At some point I made a semi-conscious decision that i was okay with sleeping in my own vomit.
i made the cop pinkie-promise not to arrest me if i failed the breathalizer.
Romer got arrested for getting in a bar fight with a bus boy because he was trying to steal a keg, had it all the way to the car
got woken up at 7:30 by a drunk girl asking me where she was... apparently she slept on my futon
she was in a cheetah costume
She was trying to fuck the exchange student from France. His English is really bad and the music was loud so she just pointed to a beer bottle and then her vagina.
I can't decide who is the bigger alcoholic: you for opening that bottle of wine just now or me for hearing it in the other room over the air conditioner
We told our cab driver we'd give him 3 grand if he pit maneuvered you guys in your cab.
Lest we forget our veterans. Also that two years ago I lost my virginity on this day in a hot tub. Go me for being the worst person on earth.
Dude. My knees have no hair on them and they're bruised. My thigh is killing me.

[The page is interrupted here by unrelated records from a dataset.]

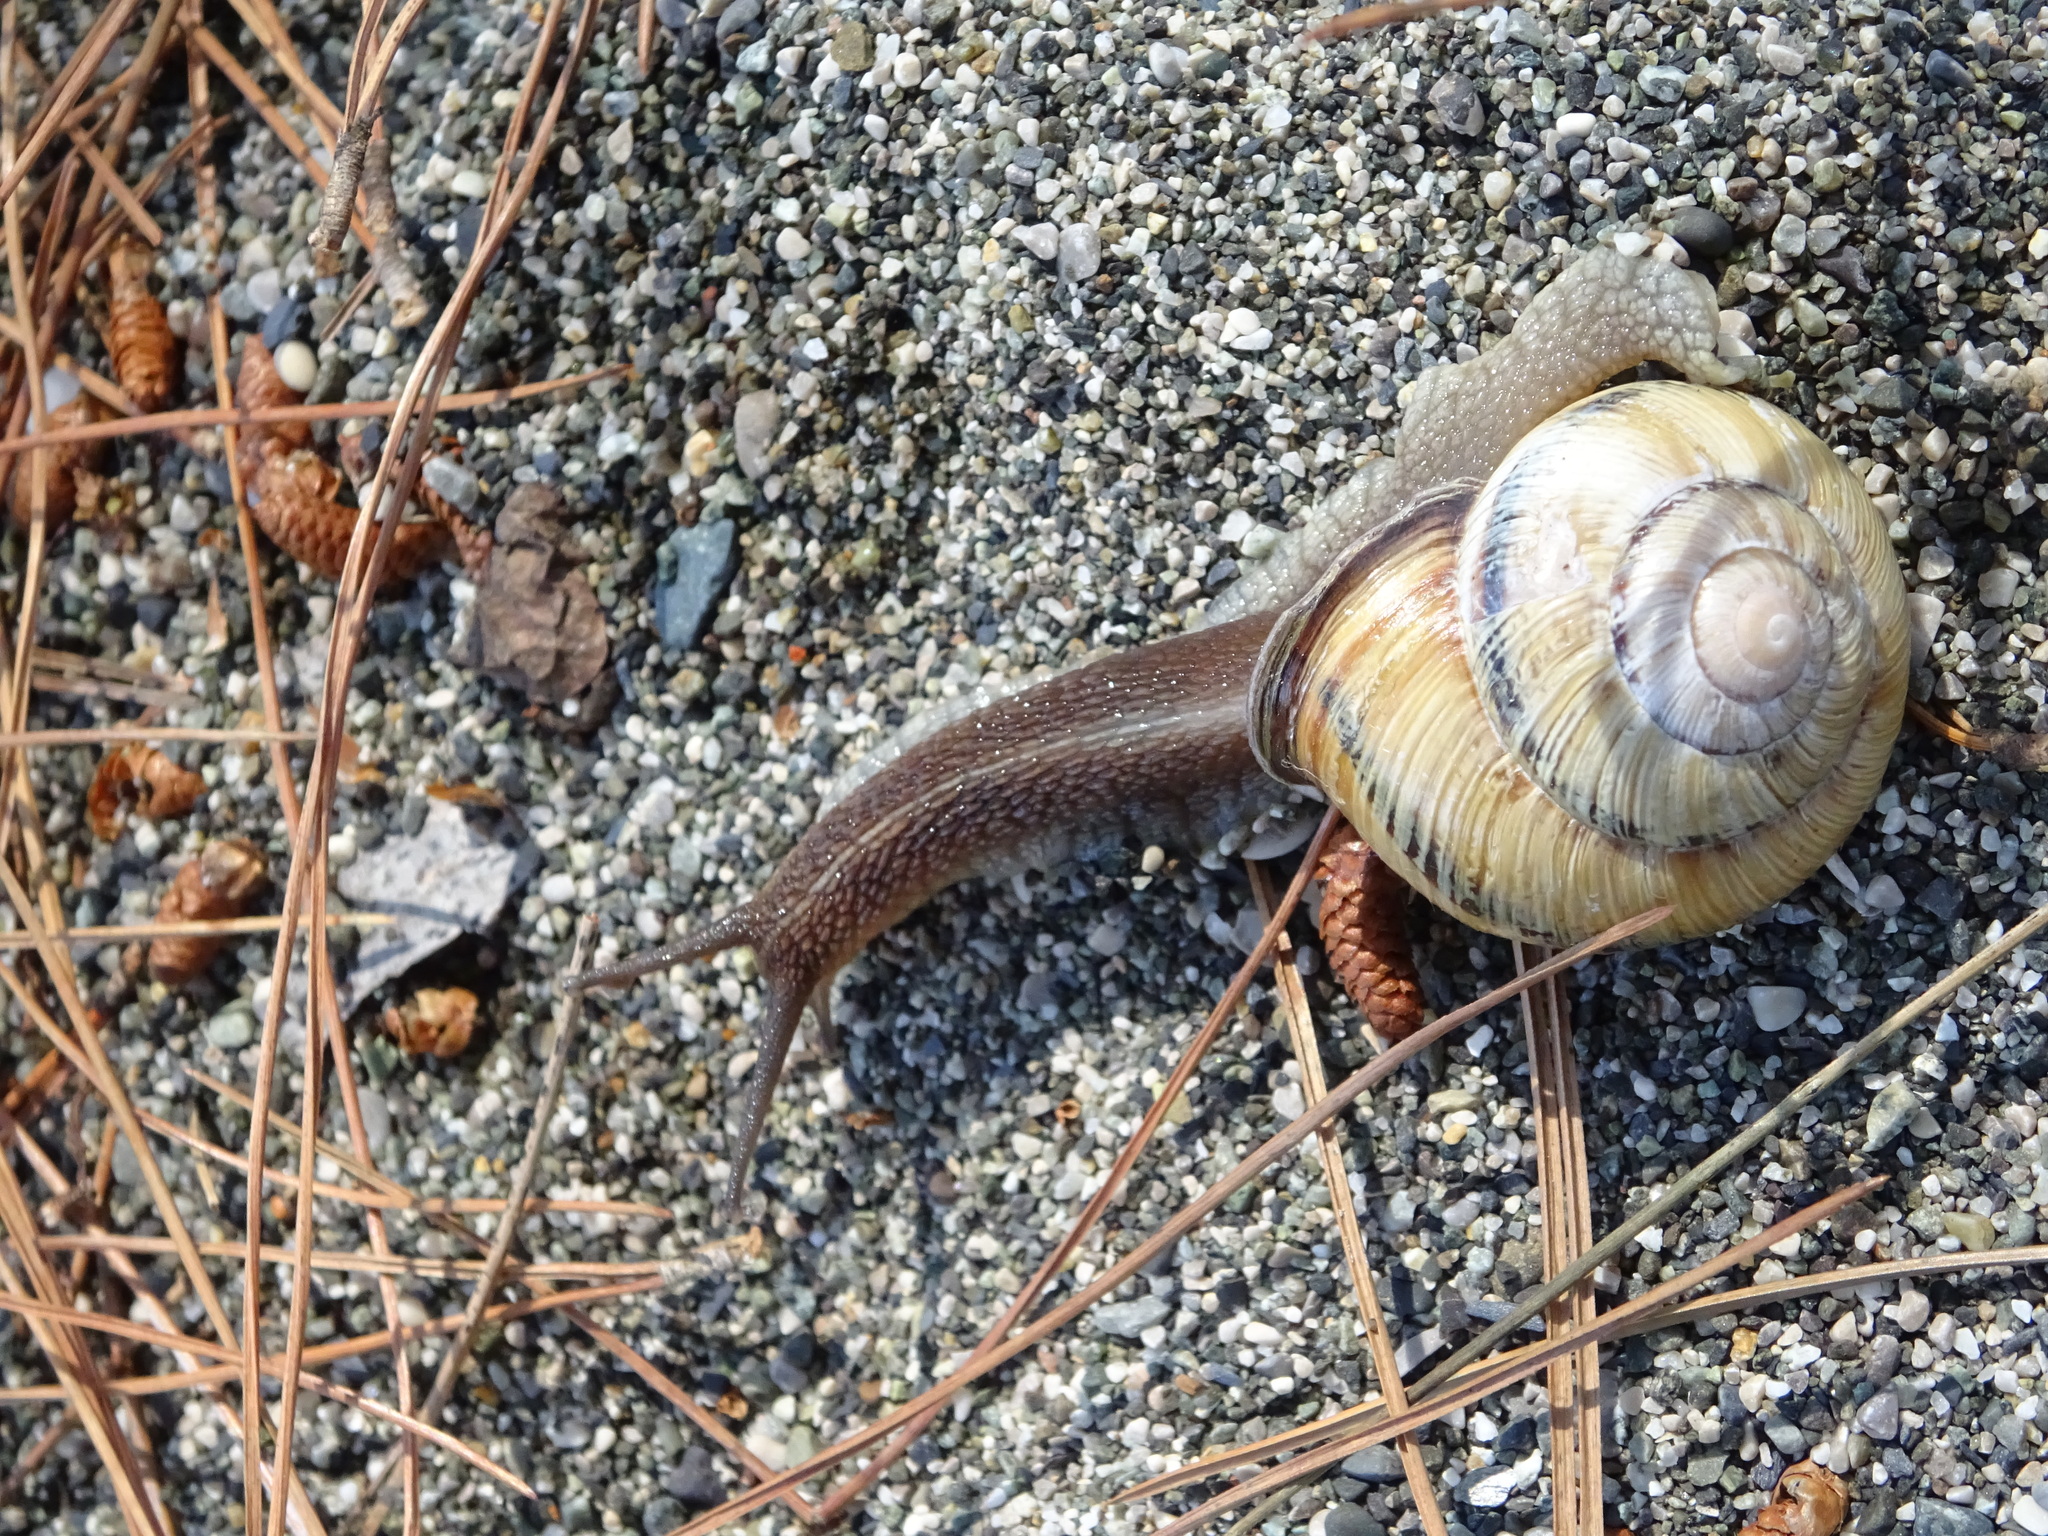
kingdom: Animalia
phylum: Mollusca
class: Gastropoda
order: Stylommatophora
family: Helicidae
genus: Caucasotachea
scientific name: Caucasotachea atrolabiata
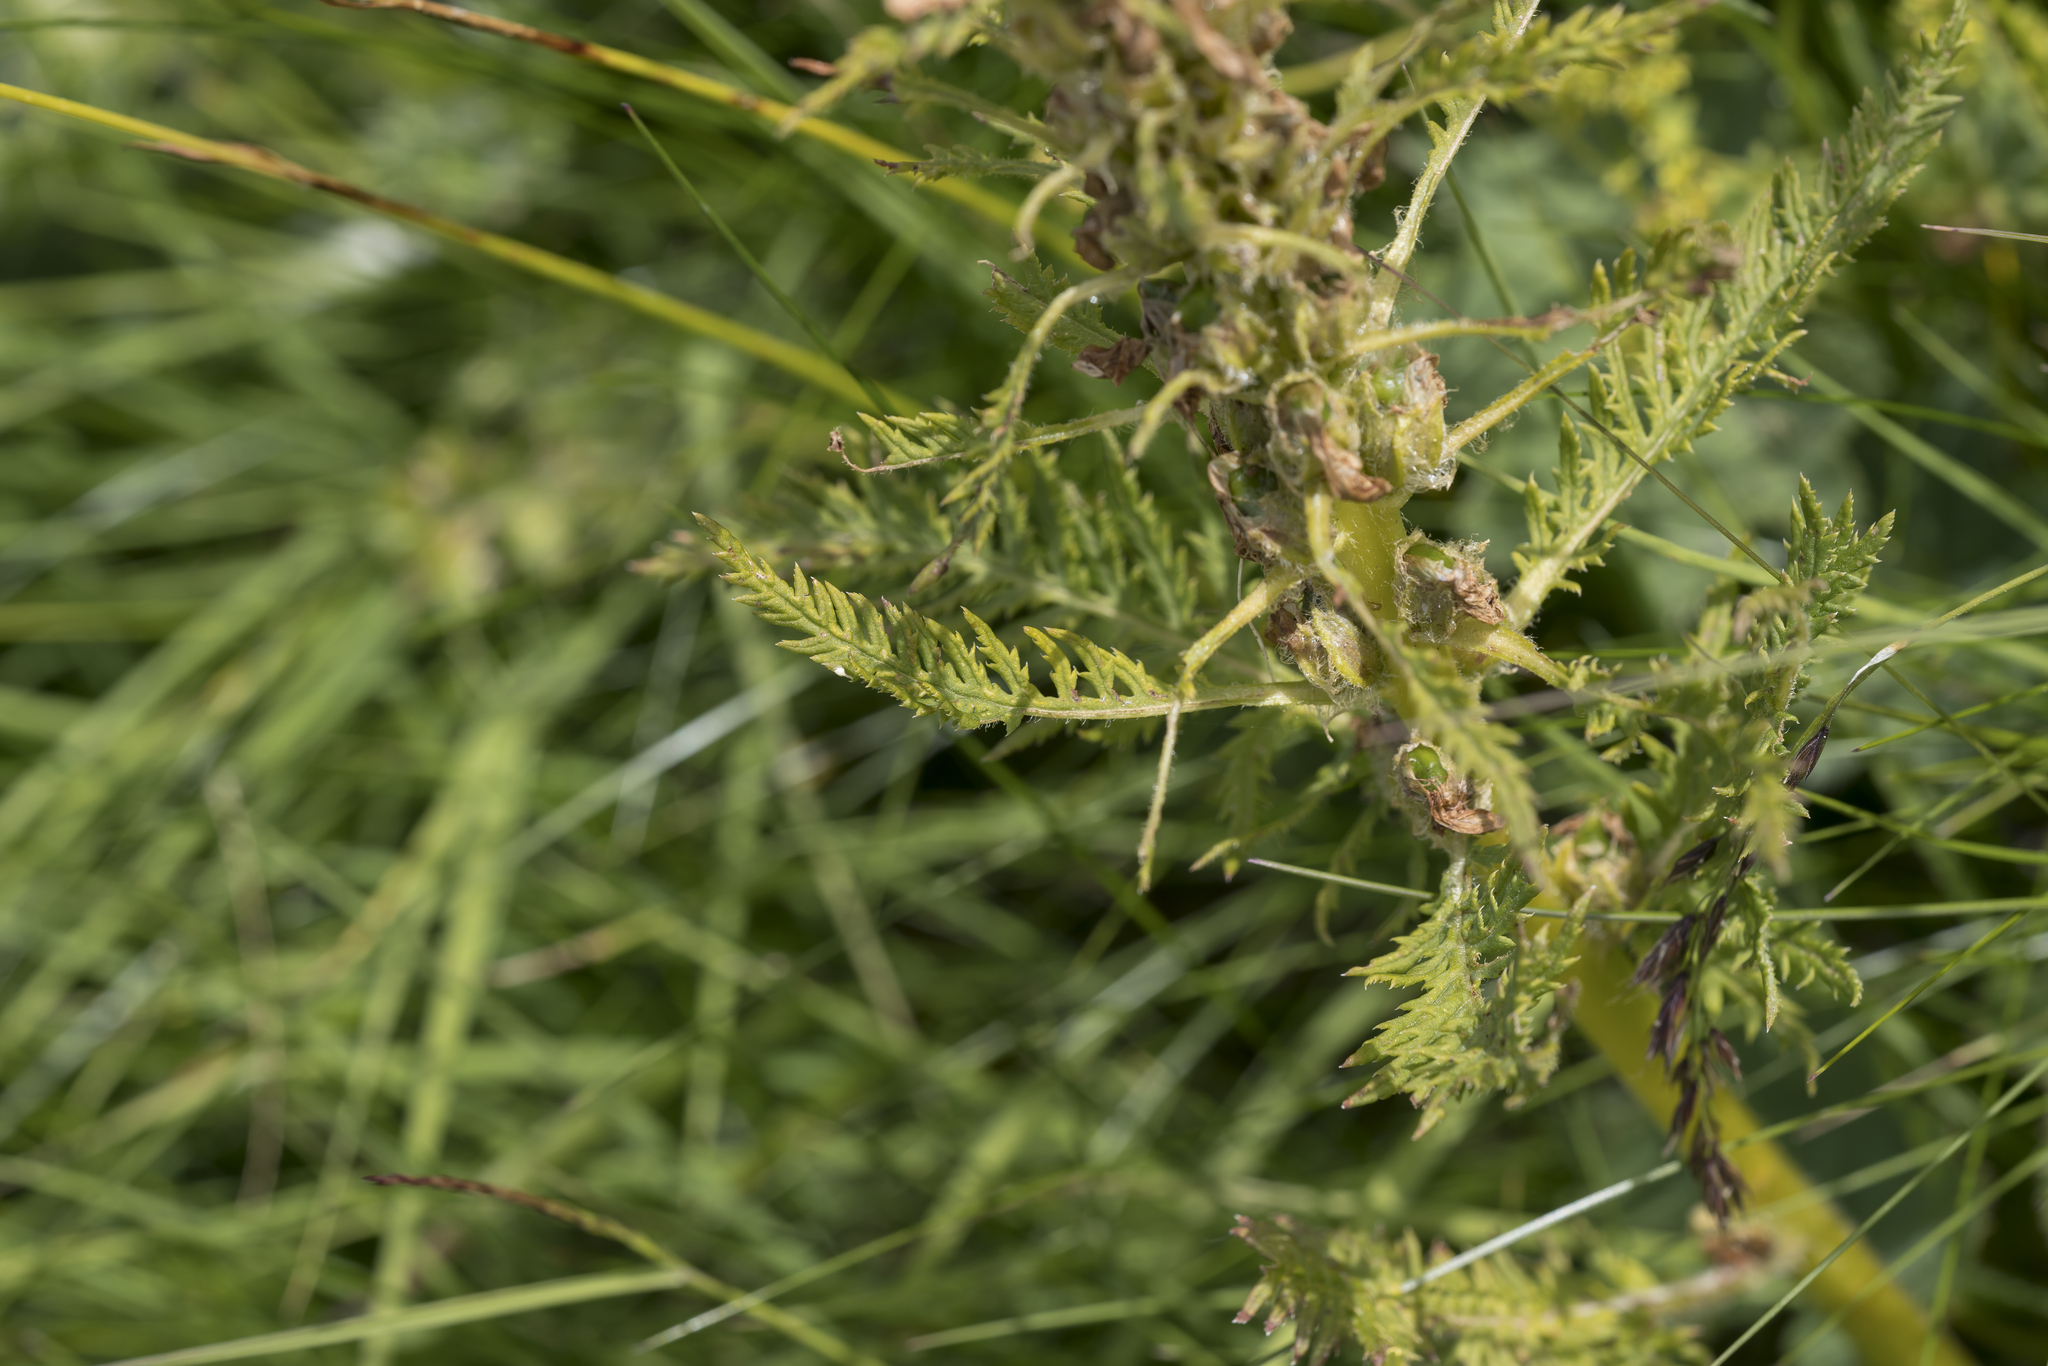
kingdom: Plantae
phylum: Tracheophyta
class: Magnoliopsida
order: Lamiales
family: Orobanchaceae
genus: Pedicularis
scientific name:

I have about 1000 texts to about 5 exes which I horribly regret. I have pictures of my own penis on my phone. I can't find my iPad. And I have work in an hour.
YOU BROUGHT HANDCUFFS TO THE WHITE ELEPHANT EXCHANGE AND DIDN'T TELL ME???
Sam was like the mother fucking Moses of drunk and underage kids and he lead them to safety away from the cops. He's a hero that we deserve.
Drunk me is basically the Oprah of nudes. Everyone gets one.
Doing blow in the bathroom isnt the same without you
Do a rail off the baby station in my honor
I was told I look like trouble once and that was by a fireman at the sex show. I was carrying two beers and a penis pinata.
So high that I just walked into class, late, sat down in my desk, and tried to buckle my seatbelt.